The developer's previous Souls-like game, Lords of the Fallen, was somewhat brushed off for trying to emulate the Souls series. With The Surge, the setting has moved to a futuristic, sci-fi world. You play as a new employee named Warren, who is starting his first day of work at CREO, a research and development corporation. Pretty soon you find out that something isn't right, and you set out to investigate the cause.
Sounds pretty vague, right? That's because The Surge’s story is very elementary, and it won't appeal to players who find stories to be the main driving force of games.
What The Surge lacks in story, it more than makes up for in gameplay. You start off in a mech-suit, fighting infected fellow workers, or drones and robots. You can also find blueprints around the world in order to upgrade each part of the suit.
This is where a new wrinkle comes in, and one that I found to be the best aspect of The Surge: In order to get said parts, you have to dismember enemies. The aiming system is akin to V.A.T.S in Fallout: you can attack each limb, the head, or the body.
Now combat becomes a choice. Do you attack their armoured parts, therefore removing the desired item, or attack their weakness, allowing them to fall quicker but without much reward? Each encounter becomes a conundrum, especially if there are lost scraps to recoup within the timer, or if you’re in dire need of the armour part that's standing in front of you. While the variety of executions are limited, each of them are satisfying in their cinematic presentation, but they also give you a moment of reprieve.
And any moment of reprieve is cherished, because like the Souls series, you die a lot. With each death, however, you learn something. Every failure was my fault; whether I was too careless, or I forgot the extra enemy hidden around the corner, My deaths were never BS.
With the scraps collected, you upgrade your core power. This lets you use the various power-ups available in the world, and wear better armour. Once again, the meta-game of juggling what to equip comes into play: do you equip power-ups to be stronger in combat, at the risk of weaker armour, or vice versa? Couple that with an upgrade system, where weapons can be fabricated and upgraded, and The Surge becomes a deep RPG filled endless tweaking.
The futuristic setting of the CREO complex is dilapidated, unruly, and – at times – scary as hell. During the outdoor area, broken down fuselage and equipment litter the desolate sand dunes, creating a Mad Max feel. Venturing into the claustrophobic indoor and basement areas, the game takes on a Aliens-like vibe, and I felt massively anxious steering myself down the hallways. The occasional bolt of blue electricity shooting out of an enemy’s weapon in the dark are cardiac-arrest inducing moments. The Surge mixes sci-fi and horror beautifully.

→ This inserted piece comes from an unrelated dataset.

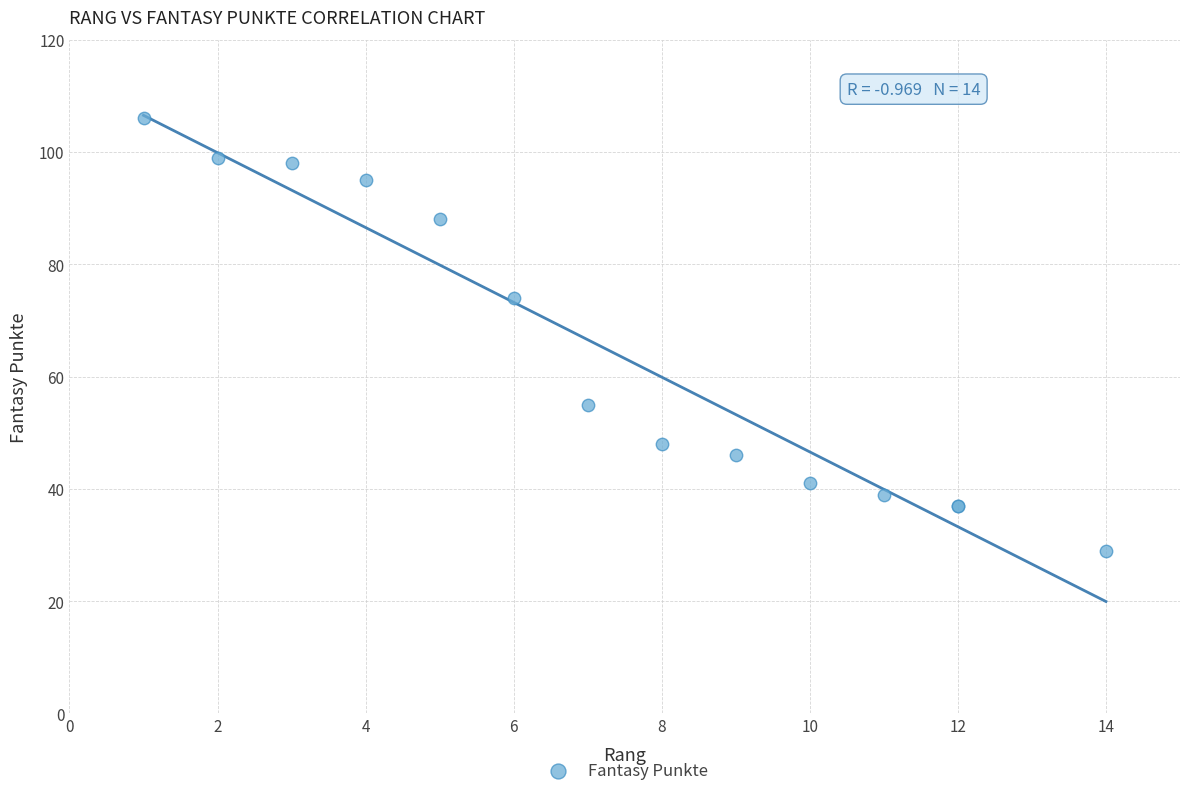

What Y value in the scatter plot is closest to 67?

74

The bosses you encounter are worthy foes, each of them behemoths crammed into small sized arenas, not giving you much room to free yourself from their onslaught. Once you figure out the patterns, however, each boss has weaknesses and methods to be defeated.
Although not long by Dark Souls’ standards, The Surge’s sci-fi setting is a refreshing change from its contemporaries, and the developers have made their mark on the genre. The combat system is unique, and very rewarding. It might fly below most people's radar due to the slew of quality games in 2017, but don't overlook The Surge. It will surprise a lot of people.
Tony received a digital copy of The Surge from Focus Home for review.